Fostering children’s charitable impulses helps boost their wellness and self-esteem by showing them they can make a difference in someone’s life, according to Carol Weisman, author of “Raising Charitable Children.” It also helps them develop leadership skills, which are likely to serve them well in their personal and professional lives, Weisman said.

Researchers say that by making philanthropy a habit early in life, while the brain is still developing, we can establish neural pathways that persist into adulthood.

“The path to doing this is to help them have experiences of generosity that they internalize as lasting changes in their brains,” said Dr. Rick Hanson, a psychologist and author of the book “Hardwiring Happiness.”

That means thinking about it, talking about it and repeating it, so that a generous instinct becomes second nature. Like a finicky plant, it needs the right conditions to thrive.

That is where parents come in: Kids whose parents discuss giving with them are 20 percent more likely to give themselves, according to one study by the University of Indiana’s Lilly Family School of Philanthropy.

Parents certainly seem to be doing our part: 87 percent of kids report that their parents encouraged them to give away toys or clothes, according to the 2016 Parents, Kids & Money survey by Baltimore-based money managers T. Rowe Price. And 69 percent were encouraged to give cash to charity, as well.

But, as any parent also knows, getting kids to do as they are told is akin to pushing a recalcitrant donkey. Here is some advice to successfully plant seeds of philanthropic behavior:

1. Use the holidays as a teachable moment.

The end of the year is when families do much of their annual giving. “Tell kids how much money you have to give away, and then discuss what causes are important to you as a family,” said Weisman. “If the children are very small, maybe even use Monopoly money.”

2. Make sure they see family giving.

These days, much of your charity may be done through credit-card donations or automatic withdrawals, which your kids might not witness. Rectify that by involving them in the process and having them click on that donation button themselves, advises Weisman.

3. Make a mindfulness practice out of it.

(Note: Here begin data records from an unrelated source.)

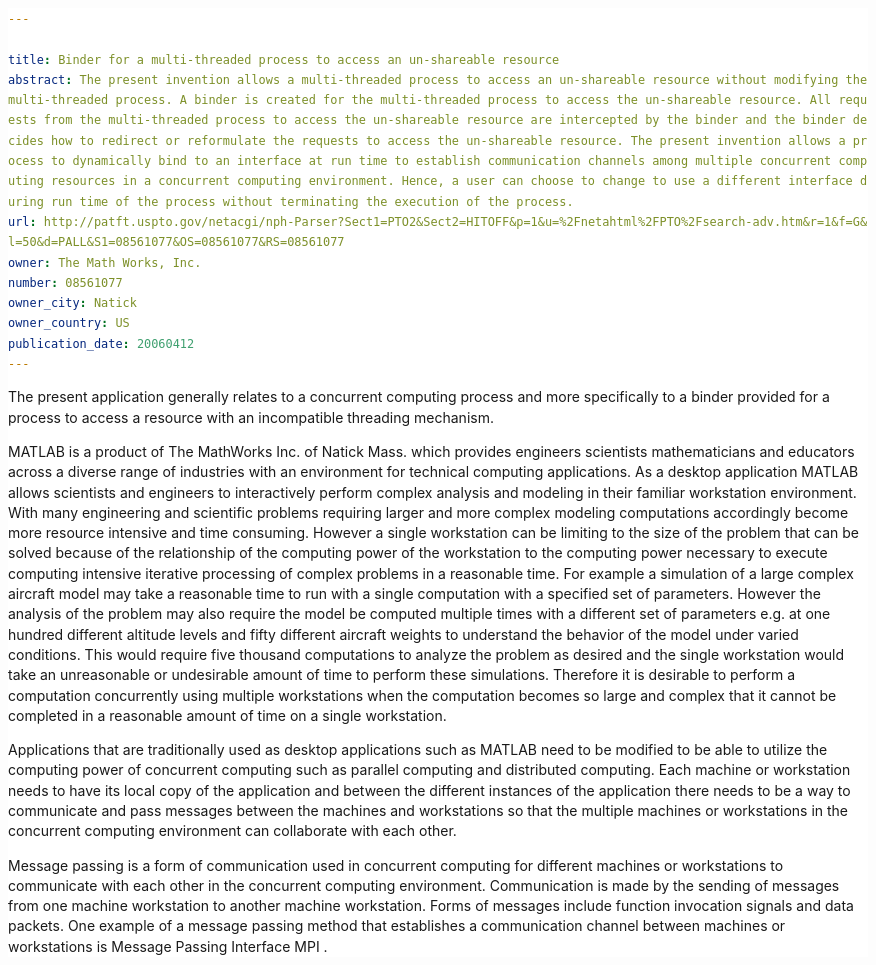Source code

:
 ```yaml
---

title: Binder for a multi-threaded process to access an un-shareable resource
abstract: The present invention allows a multi-threaded process to access an un-shareable resource without modifying the multi-threaded process. A binder is created for the multi-threaded process to access the un-shareable resource. All requests from the multi-threaded process to access the un-shareable resource are intercepted by the binder and the binder decides how to redirect or reformulate the requests to access the un-shareable resource. The present invention allows a process to dynamically bind to an interface at run time to establish communication channels among multiple concurrent computing resources in a concurrent computing environment. Hence, a user can choose to change to use a different interface during run time of the process without terminating the execution of the process.
url: http://patft.uspto.gov/netacgi/nph-Parser?Sect1=PTO2&Sect2=HITOFF&p=1&u=%2Fnetahtml%2FPTO%2Fsearch-adv.htm&r=1&f=G&l=50&d=PALL&S1=08561077&OS=08561077&RS=08561077
owner: The Math Works, Inc.
number: 08561077
owner_city: Natick
owner_country: US
publication_date: 20060412
---
```

The present application generally relates to a concurrent computing process and more specifically to a binder provided for a process to access a resource with an incompatible threading mechanism.

MATLAB is a product of The MathWorks Inc. of Natick Mass. which provides engineers scientists mathematicians and educators across a diverse range of industries with an environment for technical computing applications. As a desktop application MATLAB allows scientists and engineers to interactively perform complex analysis and modeling in their familiar workstation environment. With many engineering and scientific problems requiring larger and more complex modeling computations accordingly become more resource intensive and time consuming. However a single workstation can be limiting to the size of the problem that can be solved because of the relationship of the computing power of the workstation to the computing power necessary to execute computing intensive iterative processing of complex problems in a reasonable time. For example a simulation of a large complex aircraft model may take a reasonable time to run with a single computation with a specified set of parameters. However the analysis of the problem may also require the model be computed multiple times with a different set of parameters e.g. at one hundred different altitude levels and fifty different aircraft weights to understand the behavior of the model under varied conditions. This would require five thousand computations to analyze the problem as desired and the single workstation would take an unreasonable or undesirable amount of time to perform these simulations. Therefore it is desirable to perform a computation concurrently using multiple workstations when the computation becomes so large and complex that it cannot be completed in a reasonable amount of time on a single workstation.

Applications that are traditionally used as desktop applications such as MATLAB need to be modified to be able to utilize the computing power of concurrent computing such as parallel computing and distributed computing. Each machine or workstation needs to have its local copy of the application and between the different instances of the application there needs to be a way to communicate and pass messages between the machines and workstations so that the multiple machines or workstations in the concurrent computing environment can collaborate with each other.

Message passing is a form of communication used in concurrent computing for different machines or workstations to communicate with each other in the concurrent computing environment. Communication is made by the sending of messages from one machine workstation to another machine workstation. Forms of messages include function invocation signals and data packets. One example of a message passing method that establishes a communication channel between machines or workstations is Message Passing Interface MPI .
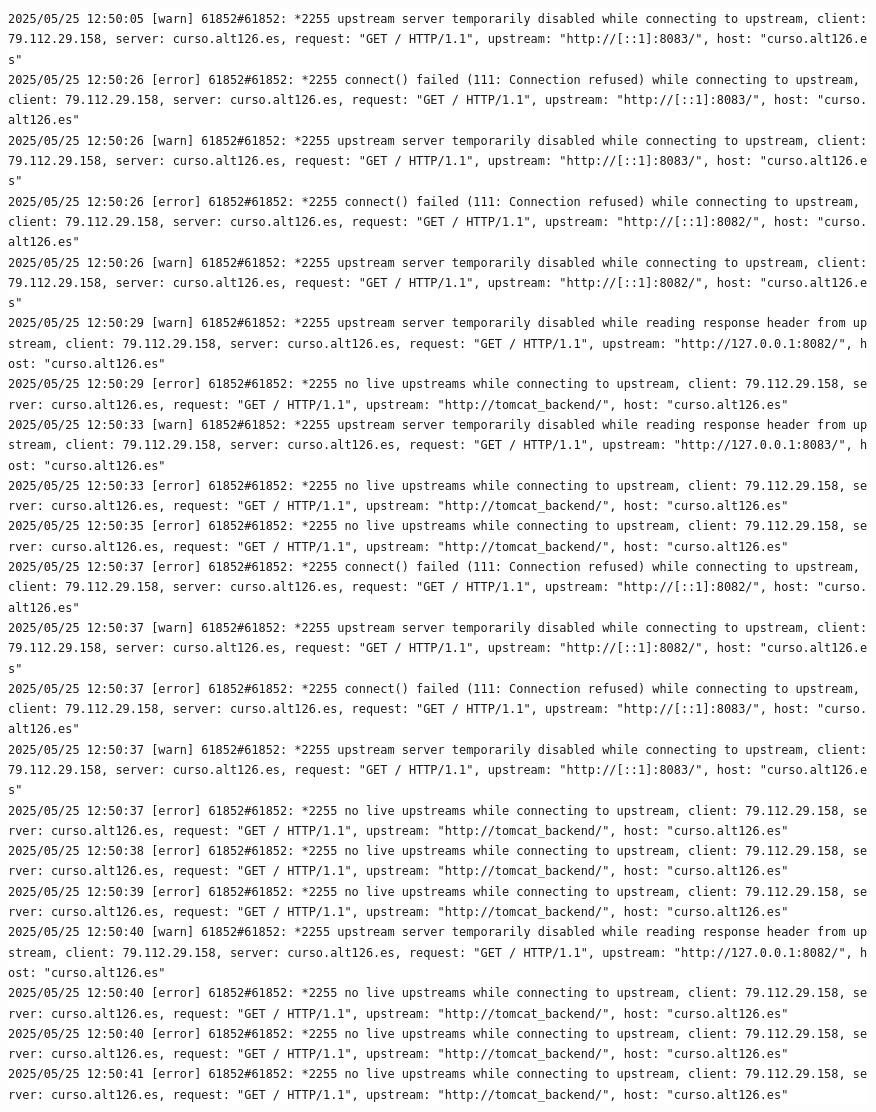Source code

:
 ```log
2025/05/25 12:50:05 [warn] 61852#61852: *2255 upstream server temporarily disabled while connecting to upstream, client: 79.112.29.158, server: curso.alt126.es, request: "GET / HTTP/1.1", upstream: "http://[::1]:8083/", host: "curso.alt126.es"
2025/05/25 12:50:26 [error] 61852#61852: *2255 connect() failed (111: Connection refused) while connecting to upstream, client: 79.112.29.158, server: curso.alt126.es, request: "GET / HTTP/1.1", upstream: "http://[::1]:8083/", host: "curso.alt126.es"
2025/05/25 12:50:26 [warn] 61852#61852: *2255 upstream server temporarily disabled while connecting to upstream, client: 79.112.29.158, server: curso.alt126.es, request: "GET / HTTP/1.1", upstream: "http://[::1]:8083/", host: "curso.alt126.es"
2025/05/25 12:50:26 [error] 61852#61852: *2255 connect() failed (111: Connection refused) while connecting to upstream, client: 79.112.29.158, server: curso.alt126.es, request: "GET / HTTP/1.1", upstream: "http://[::1]:8082/", host: "curso.alt126.es"
2025/05/25 12:50:26 [warn] 61852#61852: *2255 upstream server temporarily disabled while connecting to upstream, client: 79.112.29.158, server: curso.alt126.es, request: "GET / HTTP/1.1", upstream: "http://[::1]:8082/", host: "curso.alt126.es"
2025/05/25 12:50:29 [warn] 61852#61852: *2255 upstream server temporarily disabled while reading response header from upstream, client: 79.112.29.158, server: curso.alt126.es, request: "GET / HTTP/1.1", upstream: "http://127.0.0.1:8082/", host: "curso.alt126.es"
2025/05/25 12:50:29 [error] 61852#61852: *2255 no live upstreams while connecting to upstream, client: 79.112.29.158, server: curso.alt126.es, request: "GET / HTTP/1.1", upstream: "http://tomcat_backend/", host: "curso.alt126.es"
2025/05/25 12:50:33 [warn] 61852#61852: *2255 upstream server temporarily disabled while reading response header from upstream, client: 79.112.29.158, server: curso.alt126.es, request: "GET / HTTP/1.1", upstream: "http://127.0.0.1:8083/", host: "curso.alt126.es"
2025/05/25 12:50:33 [error] 61852#61852: *2255 no live upstreams while connecting to upstream, client: 79.112.29.158, server: curso.alt126.es, request: "GET / HTTP/1.1", upstream: "http://tomcat_backend/", host: "curso.alt126.es"
2025/05/25 12:50:35 [error] 61852#61852: *2255 no live upstreams while connecting to upstream, client: 79.112.29.158, server: curso.alt126.es, request: "GET / HTTP/1.1", upstream: "http://tomcat_backend/", host: "curso.alt126.es"
2025/05/25 12:50:37 [error] 61852#61852: *2255 connect() failed (111: Connection refused) while connecting to upstream, client: 79.112.29.158, server: curso.alt126.es, request: "GET / HTTP/1.1", upstream: "http://[::1]:8082/", host: "curso.alt126.es"
2025/05/25 12:50:37 [warn] 61852#61852: *2255 upstream server temporarily disabled while connecting to upstream, client: 79.112.29.158, server: curso.alt126.es, request: "GET / HTTP/1.1", upstream: "http://[::1]:8082/", host: "curso.alt126.es"
2025/05/25 12:50:37 [error] 61852#61852: *2255 connect() failed (111: Connection refused) while connecting to upstream, client: 79.112.29.158, server: curso.alt126.es, request: "GET / HTTP/1.1", upstream: "http://[::1]:8083/", host: "curso.alt126.es"
2025/05/25 12:50:37 [warn] 61852#61852: *2255 upstream server temporarily disabled while connecting to upstream, client: 79.112.29.158, server: curso.alt126.es, request: "GET / HTTP/1.1", upstream: "http://[::1]:8083/", host: "curso.alt126.es"
2025/05/25 12:50:37 [error] 61852#61852: *2255 no live upstreams while connecting to upstream, client: 79.112.29.158, server: curso.alt126.es, request: "GET / HTTP/1.1", upstream: "http://tomcat_backend/", host: "curso.alt126.es"
2025/05/25 12:50:38 [error] 61852#61852: *2255 no live upstreams while connecting to upstream, client: 79.112.29.158, server: curso.alt126.es, request: "GET / HTTP/1.1", upstream: "http://tomcat_backend/", host: "curso.alt126.es"
2025/05/25 12:50:39 [error] 61852#61852: *2255 no live upstreams while connecting to upstream, client: 79.112.29.158, server: curso.alt126.es, request: "GET / HTTP/1.1", upstream: "http://tomcat_backend/", host: "curso.alt126.es"
2025/05/25 12:50:40 [warn] 61852#61852: *2255 upstream server temporarily disabled while reading response header from upstream, client: 79.112.29.158, server: curso.alt126.es, request: "GET / HTTP/1.1", upstream: "http://127.0.0.1:8082/", host: "curso.alt126.es"
2025/05/25 12:50:40 [error] 61852#61852: *2255 no live upstreams while connecting to upstream, client: 79.112.29.158, server: curso.alt126.es, request: "GET / HTTP/1.1", upstream: "http://tomcat_backend/", host: "curso.alt126.es"
2025/05/25 12:50:40 [error] 61852#61852: *2255 no live upstreams while connecting to upstream, client: 79.112.29.158, server: curso.alt126.es, request: "GET / HTTP/1.1", upstream: "http://tomcat_backend/", host: "curso.alt126.es"
2025/05/25 12:50:41 [error] 61852#61852: *2255 no live upstreams while connecting to upstream, client: 79.112.29.158, server: curso.alt126.es, request: "GET / HTTP/1.1", upstream: "http://tomcat_backend/", host: "curso.alt126.es"
```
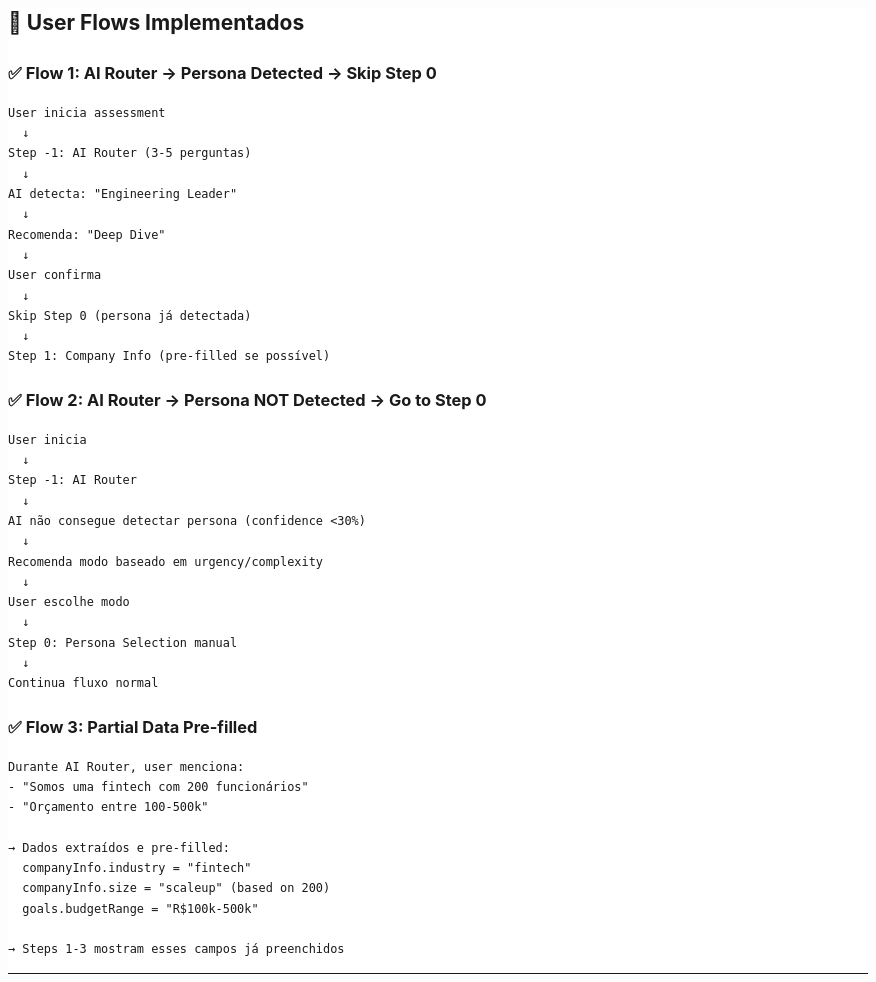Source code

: 
## 🎯 User Flows Implementados

### ✅ Flow 1: AI Router → Persona Detected → Skip Step 0

```
User inicia assessment
  ↓
Step -1: AI Router (3-5 perguntas)
  ↓
AI detecta: "Engineering Leader"
  ↓
Recomenda: "Deep Dive"
  ↓
User confirma
  ↓
Skip Step 0 (persona já detectada)
  ↓
Step 1: Company Info (pre-filled se possível)
```

### ✅ Flow 2: AI Router → Persona NOT Detected → Go to Step 0

```
User inicia
  ↓
Step -1: AI Router
  ↓
AI não consegue detectar persona (confidence <30%)
  ↓
Recomenda modo baseado em urgency/complexity
  ↓
User escolhe modo
  ↓
Step 0: Persona Selection manual
  ↓
Continua fluxo normal
```

### ✅ Flow 3: Partial Data Pre-filled

```
Durante AI Router, user menciona:
- "Somos uma fintech com 200 funcionários"
- "Orçamento entre 100-500k"

→ Dados extraídos e pre-filled:
  companyInfo.industry = "fintech"
  companyInfo.size = "scaleup" (based on 200)
  goals.budgetRange = "R$100k-500k"

→ Steps 1-3 mostram esses campos já preenchidos
```

---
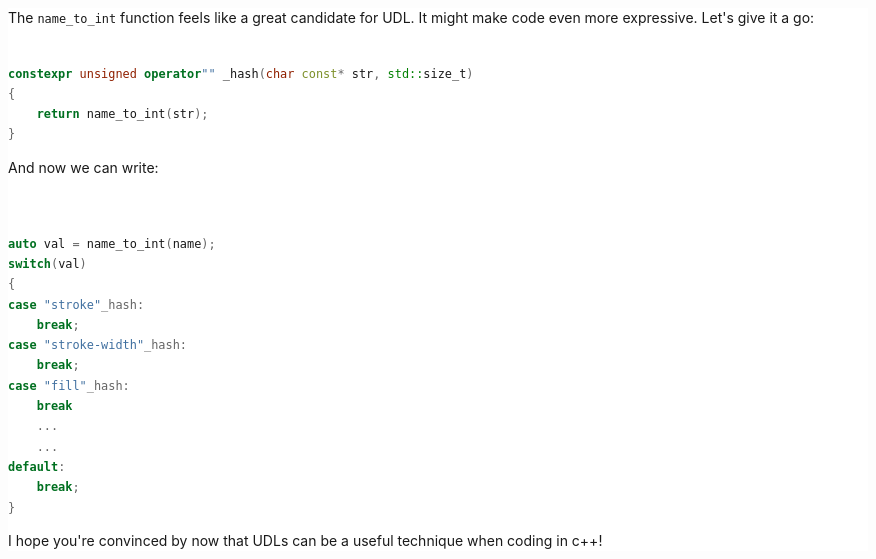 The `name_to_int` function feels like a great candidate for UDL. It might make code even more expressive. Let's give it a go:

```c++

constexpr unsigned operator"" _hash(char const* str, std::size_t)
{
    return name_to_int(str);
}

```


And now we can write:

```c++


auto val = name_to_int(name);
switch(val)
{
case "stroke"_hash:
    break;
case "stroke-width"_hash:
    break;
case "fill"_hash:
    break
    ...
    ...
default:
    break;
}

```

I hope you're convinced by now that UDLs can be a useful technique when coding in c++!
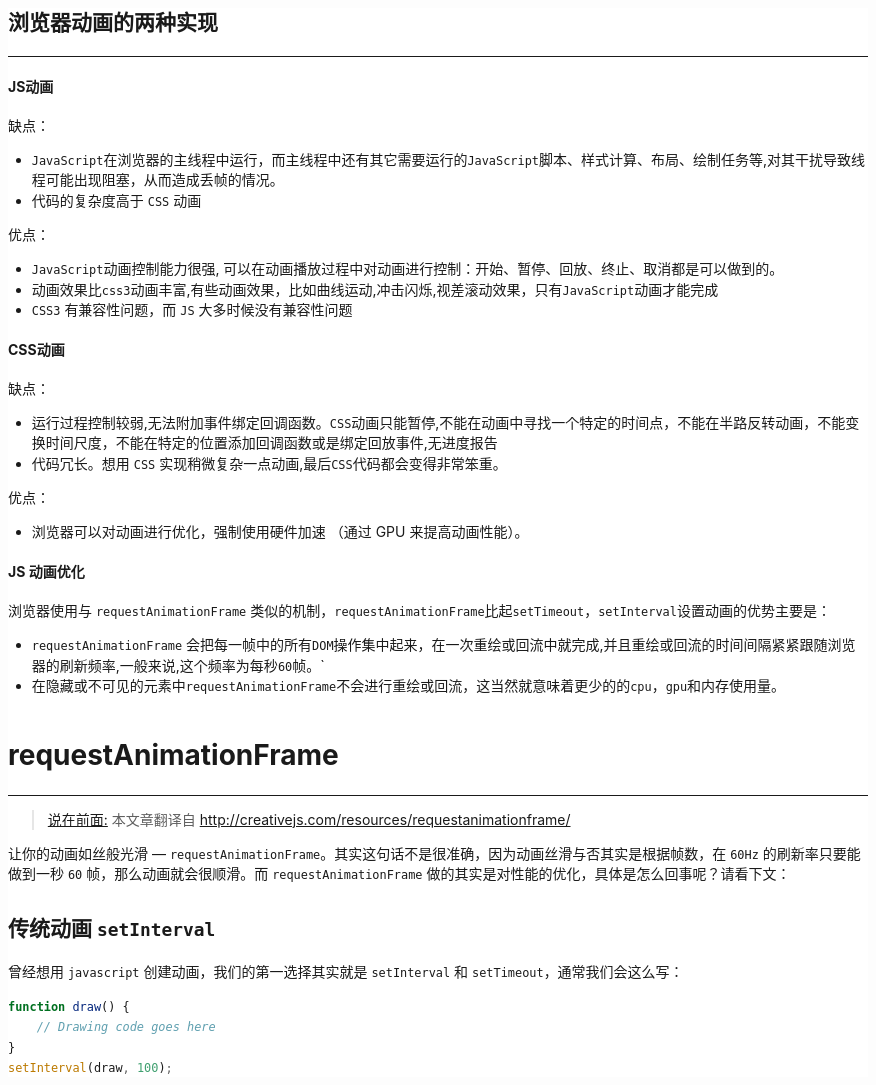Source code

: ## 浏览器动画的两种实现

----

#### JS动画

缺点：

+ `JavaScript`在浏览器的主线程中运行，而主线程中还有其它需要运行的`JavaScript`脚本、样式计算、布局、绘制任务等,对其干扰导致线程可能出现阻塞，从而造成丢帧的情况。
+ 代码的复杂度高于 `CSS` 动画

优点：

+ `JavaScript`动画控制能力很强, 可以在动画播放过程中对动画进行控制：开始、暂停、回放、终止、取消都是可以做到的。
+ 动画效果比`css3`动画丰富,有些动画效果，比如曲线运动,冲击闪烁,视差滚动效果，只有`JavaScript`动画才能完成
+ `CSS3` 有兼容性问题，而 `JS` 大多时候没有兼容性问题

#### CSS动画

缺点：

+ 运行过程控制较弱,无法附加事件绑定回调函数。`CSS`动画只能暂停,不能在动画中寻找一个特定的时间点，不能在半路反转动画，不能变换时间尺度，不能在特定的位置添加回调函数或是绑定回放事件,无进度报告
+ 代码冗长。想用 `CSS` 实现稍微复杂一点动画,最后`CSS`代码都会变得非常笨重。

优点：

+ 浏览器可以对动画进行优化，强制使用硬件加速 （通过 GPU 来提高动画性能）。
  

#### JS 动画优化

浏览器使用与 `requestAnimationFrame` 类似的机制，`requestAnimationFrame`比起`setTimeout`，`setInterval`设置动画的优势主要是：

+ `requestAnimationFrame` 会把每一帧中的所有`DOM`操作集中起来，在一次重绘或回流中就完成,并且重绘或回流的时间间隔紧紧跟随浏览器的刷新频率,一般来说,这个频率为每秒`60`帧。`
+ 在隐藏或不可见的元素中`requestAnimationFrame`不会进行重绘或回流，这当然就意味着更少的的`cpu`，`gpu`和内存使用量。

# requestAnimationFrame

-----

> [说在前面:]() 本文章翻译自 http://creativejs.com/resources/requestanimationframe/ 

让你的动画如丝般光滑 — `requestAnimationFrame`。其实这句话不是很准确，因为动画丝滑与否其实是根据帧数，在 `60Hz` 的刷新率只要能做到一秒 `60` 帧，那么动画就会很顺滑。而 `requestAnimationFrame` 做的其实是对性能的优化，具体是怎么回事呢？请看下文：

## 传统动画 `setInterval`

曾经想用 `javascript` 创建动画，我们的第一选择其实就是 `setInterval` 和 `setTimeout`，通常我们会这么写：

```js
function draw() {
    // Drawing code goes here
}
setInterval(draw, 100);
```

If your child gives a buck to a homeless person and then immediately forgets about it, you probably have not fostered any long-lasting habit. So have your child think not only about what good that dollar will do, but how the act of giving made them feel. “Neurologically, this simple practice – taking only half a dozen seconds or longer – will increase the encoding of generosity,” said Hanson.

4. Start with giving time.

Obviously young children do not have much money of their own, so begin cultivating the charitable impulse by having children give of their time.

Shannon Bodnar sits down every year and talks with son Kai about which causes they feel strongly about, so they can start allocating their volunteer time. “Then you can start talking about giving money as well – such as fundraising or donating a portion of their allowance,” Bodnar said.

5. Go beyond the holidays.

While Bodnar may have provided the initial spark for giving, Kai has taken it to bonfire levels – and not just at Christmas time, either.

His birthday is in the spring, and he has refused gifts for the last four years, instead asking people to donate to the local leukemia and lymphoma society. Using the charitable fundraising site Crowdrise, he has amassed a total of $6,700.